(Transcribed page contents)
-=-=-
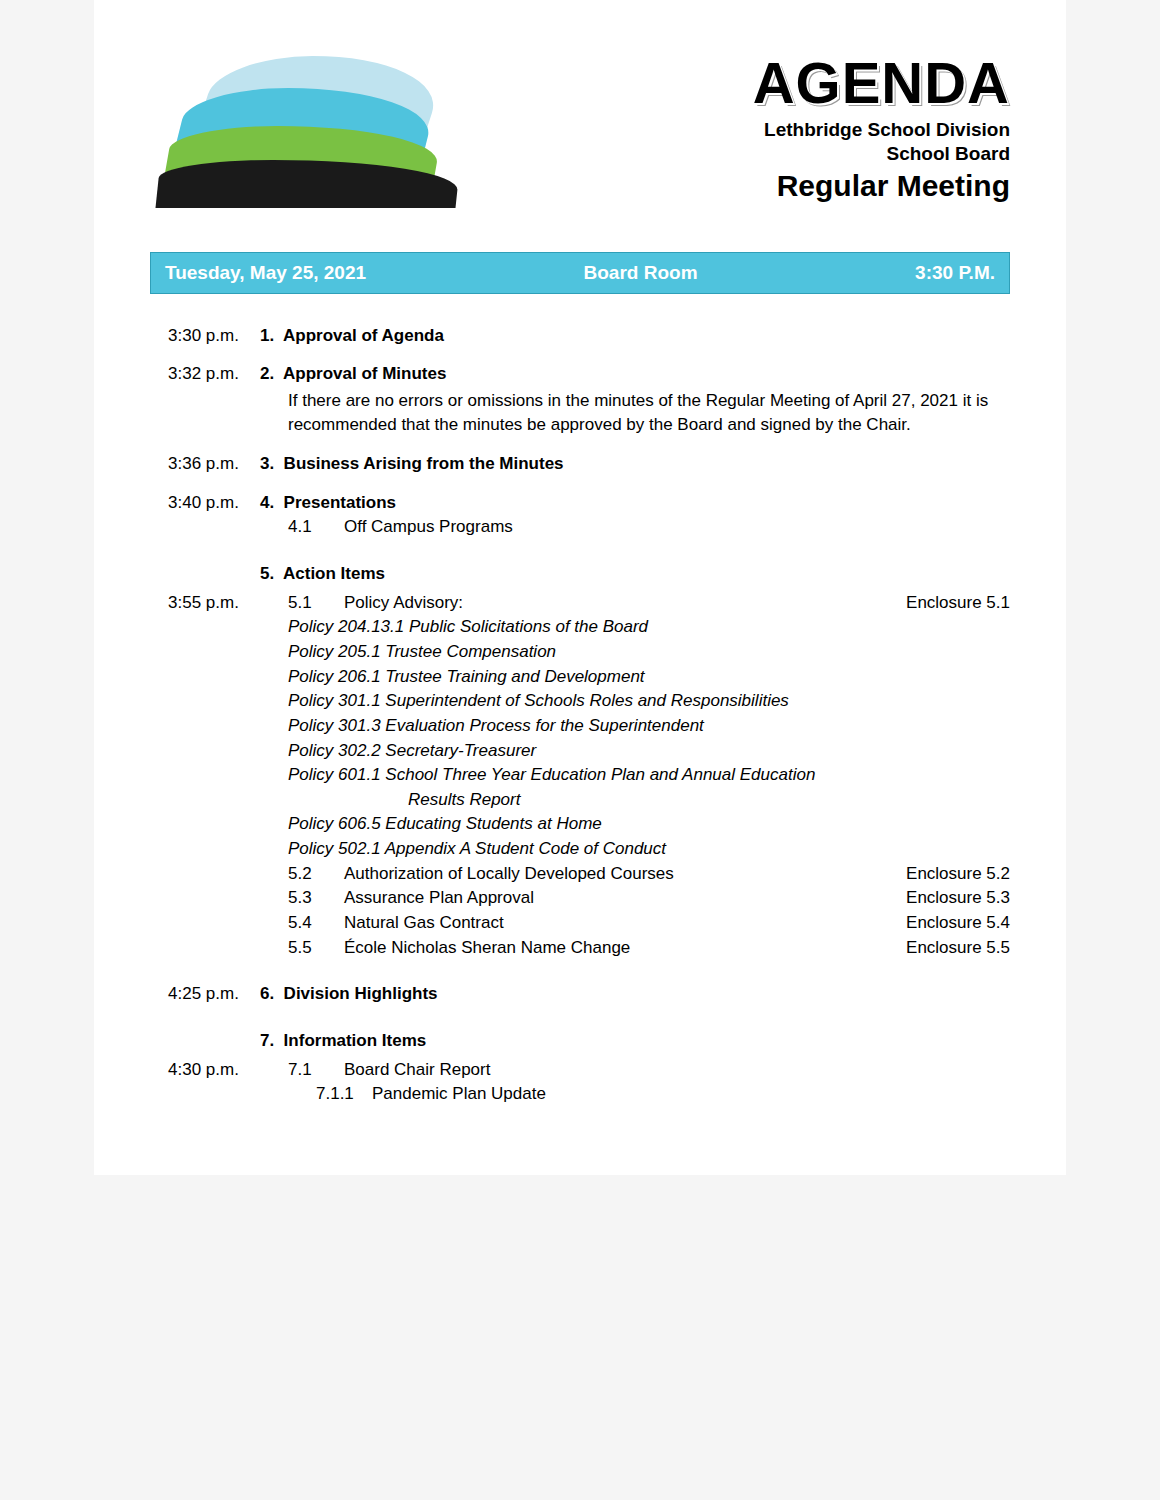AGENDA
Lethbridge School Division
School Board
Regular Meeting
Tuesday, May 25, 2021 Board Room 3:30 P.M.
3:30 p.m.
1. Approval of Agenda
3:32 p.m.
2. Approval of Minutes
If there are no errors or omissions in the minutes of the Regular Meeting of April 27, 2021 it is recommended that the minutes be approved by the Board and signed by the Chair.
3:36 p.m.
3. Business Arising from the Minutes
3:40 p.m.
4. Presentations
4.1
Off Campus Programs
5. Action Items
3:55 p.m.
5.1
Policy Advisory:
Enclosure 5.1
Policy 204.13.1 Public Solicitations of the Board
Policy 205.1 Trustee Compensation
Policy 206.1 Trustee Training and Development
Policy 301.1 Superintendent of Schools Roles and Responsibilities
Policy 301.3 Evaluation Process for the Superintendent
Policy 302.2 Secretary-Treasurer
Policy 601.1 School Three Year Education Plan and Annual Education Results Report
Policy 606.5 Educating Students at Home
Policy 502.1 Appendix A Student Code of Conduct
5.2
Authorization of Locally Developed Courses Enclosure 5.2
5.3
Assurance Plan Approval Enclosure 5.3
5.4
Natural Gas Contract Enclosure 5.4
5.5
École Nicholas Sheran Name Change Enclosure 5.5
4:25 p.m.
6. Division Highlights
7. Information Items
4:30 p.m.
7.1
Board Chair Report
7.1.1
Pandemic Plan Update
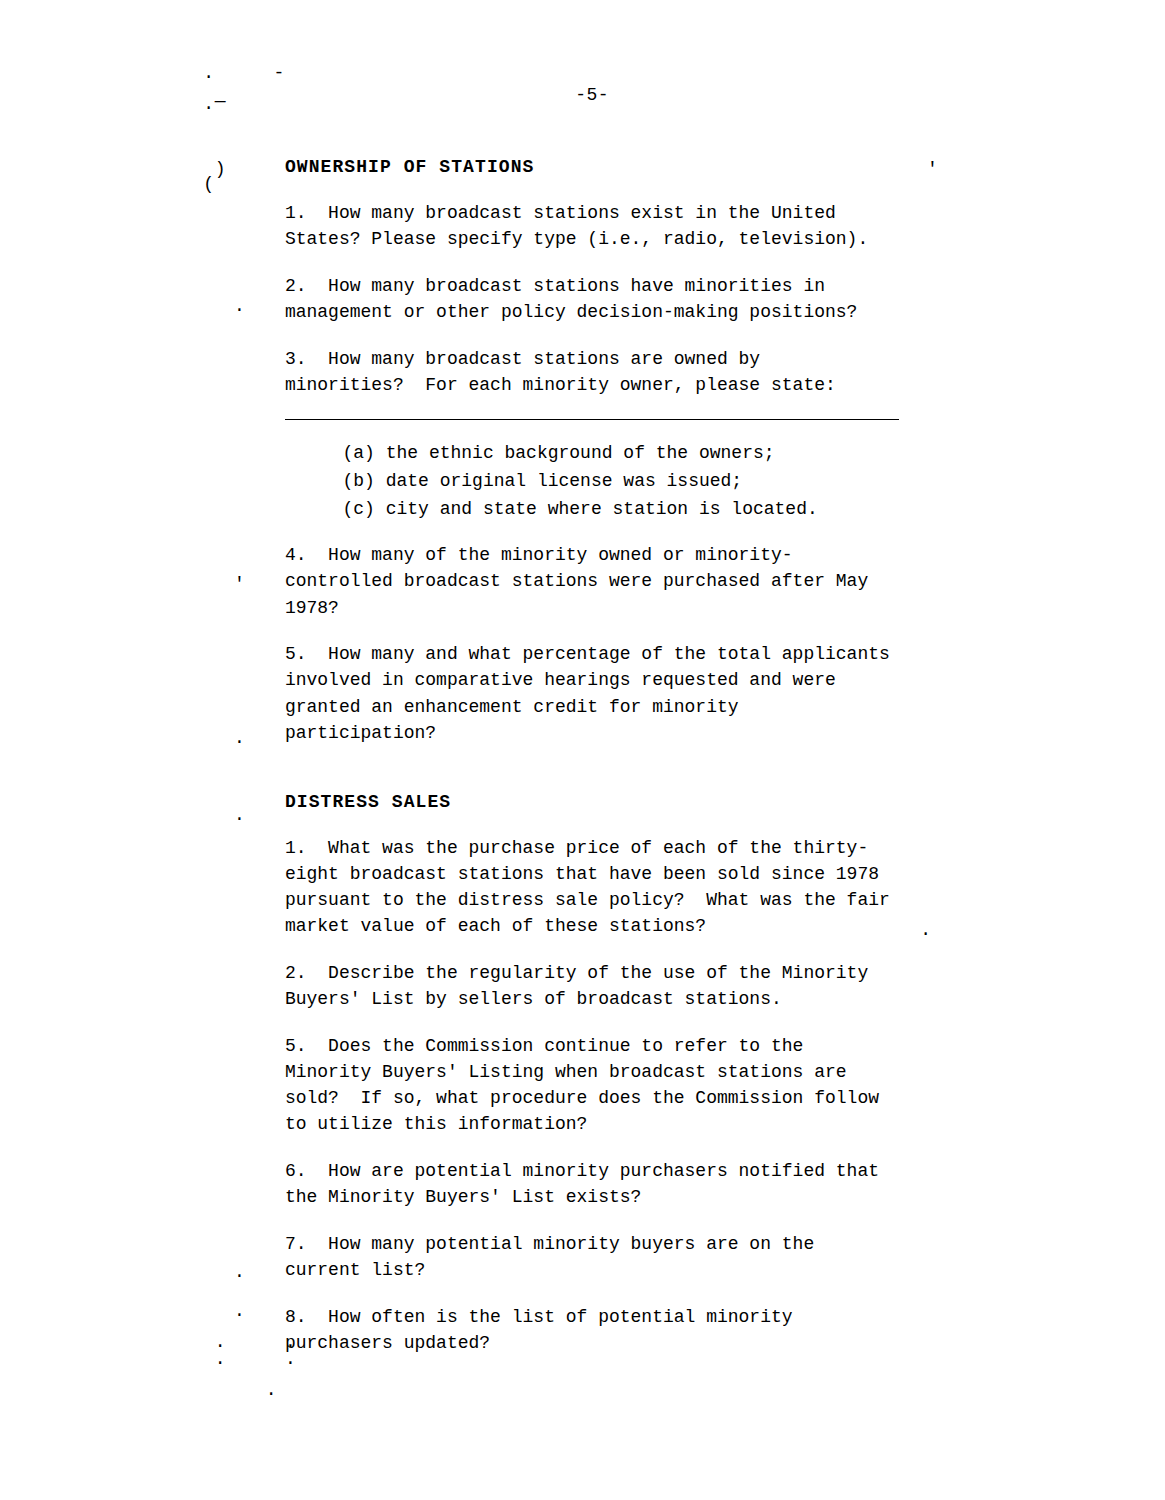. - — . ) ( ' ' . . . . . . . . . . .
-5-
Ownership of Stations
1. How many broadcast stations exist in the United States? Please specify type (i.e., radio, television).
2. How many broadcast stations have minorities in management or other policy decision-making positions?
3. How many broadcast stations are owned by minorities? For each minority owner, please state:
(a) the ethnic background of the owners;
(b) date original license was issued;
(c) city and state where station is located.
4. How many of the minority owned or minority-controlled broadcast stations were purchased after May 1978?
5. How many and what percentage of the total applicants involved in comparative hearings requested and were granted an enhancement credit for minority participation?
Distress Sales
1. What was the purchase price of each of the thirty-eight broadcast stations that have been sold since 1978 pursuant to the distress sale policy? What was the fair market value of each of these stations?
2. Describe the regularity of the use of the Minority Buyers' List by sellers of broadcast stations.
5. Does the Commission continue to refer to the Minority Buyers' Listing when broadcast stations are sold? If so, what procedure does the Commission follow to utilize this information?
6. How are potential minority purchasers notified that the Minority Buyers' List exists?
7. How many potential minority buyers are on the current list?
8. How often is the list of potential minority purchasers updated?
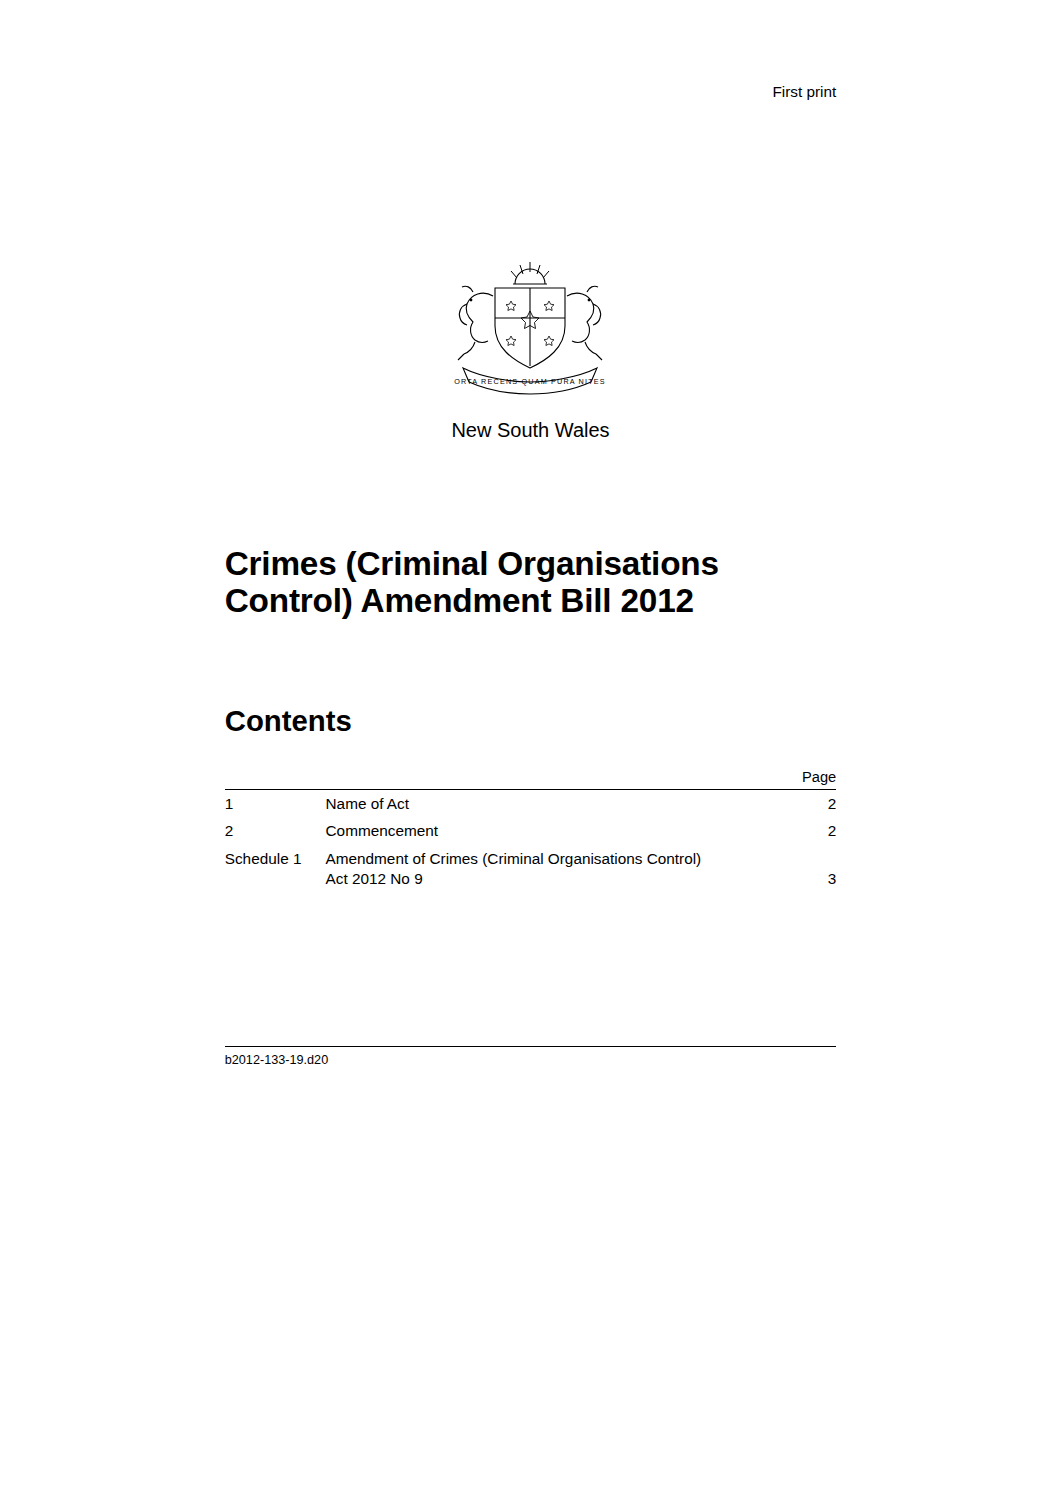First print
ORTA RECENS QUAM PURA NITES
New South Wales
Crimes (Criminal Organisations Control) Amendment Bill 2012
Contents
| | | Page |
| --- | --- | --- |
| 1 | Name of Act | 2 |
| 2 | Commencement | 2 |
| Schedule 1 | Amendment of Crimes (Criminal Organisations Control) Act 2012 No 9 | 3 |
b2012-133-19.d20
-=-=-
• Exercise: A word-for-word copy of the records is needed, one that contains no pictures.

• Output of the task:
AGENDA
Lethbridge School Division
School Board
Regular Meeting
Tuesday, May 25, 2021 Board Room 3:30 P.M.
3:30 p.m.
1. Approval of Agenda
3:32 p.m.
2. Approval of Minutes
If there are no errors or omissions in the minutes of the Regular Meeting of April 27, 2021 it is recommended that the minutes be approved by the Board and signed by the Chair.
3:36 p.m.
3. Business Arising from the Minutes
3:40 p.m.
4. Presentations
4.1
Off Campus Programs
5. Action Items
3:55 p.m.
5.1
Policy Advisory:
Enclosure 5.1
Policy 204.13.1 Public Solicitations of the Board
Policy 205.1 Trustee Compensation
Policy 206.1 Trustee Training and Development
Policy 301.1 Superintendent of Schools Roles and Responsibilities
Policy 301.3 Evaluation Process for the Superintendent
Policy 302.2 Secretary-Treasurer
Policy 601.1 School Three Year Education Plan and Annual Education Results Report
Policy 606.5 Educating Students at Home
Policy 502.1 Appendix A Student Code of Conduct
5.2
Authorization of Locally Developed Courses Enclosure 5.2
5.3
Assurance Plan Approval Enclosure 5.3
5.4
Natural Gas Contract Enclosure 5.4
5.5
École Nicholas Sheran Name Change Enclosure 5.5
4:25 p.m.
6. Division Highlights
7. Information Items
4:30 p.m.
7.1
Board Chair Report
7.1.1
Pandemic Plan Update
. - — . ) ( ' ' . . . . . . . . . . .
-5-
Ownership of Stations
1. How many broadcast stations exist in the United States? Please specify type (i.e., radio, television).
2. How many broadcast stations have minorities in management or other policy decision-making positions?
3. How many broadcast stations are owned by minorities? For each minority owner, please state:
(a) the ethnic background of the owners;
(b) date original license was issued;
(c) city and state where station is located.
4. How many of the minority owned or minority-controlled broadcast stations were purchased after May 1978?
5. How many and what percentage of the total applicants involved in comparative hearings requested and were granted an enhancement credit for minority participation?
Distress Sales
1. What was the purchase price of each of the thirty-eight broadcast stations that have been sold since 1978 pursuant to the distress sale policy? What was the fair market value of each of these stations?
2. Describe the regularity of the use of the Minority Buyers' List by sellers of broadcast stations.
5. Does the Commission continue to refer to the Minority Buyers' Listing when broadcast stations are sold? If so, what procedure does the Commission follow to utilize this information?
6. How are potential minority purchasers notified that the Minority Buyers' List exists?
7. How many potential minority buyers are on the current list?
8. How often is the list of potential minority purchasers updated?
First print
ORTA RECENS QUAM PURA NITES
New South Wales
Crimes (Criminal Organisations Control) Amendment Bill 2012
Contents
| | | Page |
| --- | --- | --- |
| 1 | Name of Act | 2 |
| 2 | Commencement | 2 |
| Schedule 1 | Amendment of Crimes (Criminal Organisations Control) Act 2012 No 9 | 3 |
b2012-133-19.d20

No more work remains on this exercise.